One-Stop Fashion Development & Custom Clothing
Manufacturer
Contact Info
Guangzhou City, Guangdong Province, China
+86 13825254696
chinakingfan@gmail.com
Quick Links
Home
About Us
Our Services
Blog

◆ ◆ ◆ ◆ ◆ ◆ ◆

__Exercise objective__. The exact wording of every entry above should be written out again.

__Response below__.
One-Stop Fashion Development & Custom Clothing
Manufacturer
Contact Info
Guangzhou City, Guangdong Province, China
+86 13825254696
chinakingfan@gmail.com
Quick Links
Home
About Us
Our Services
Blog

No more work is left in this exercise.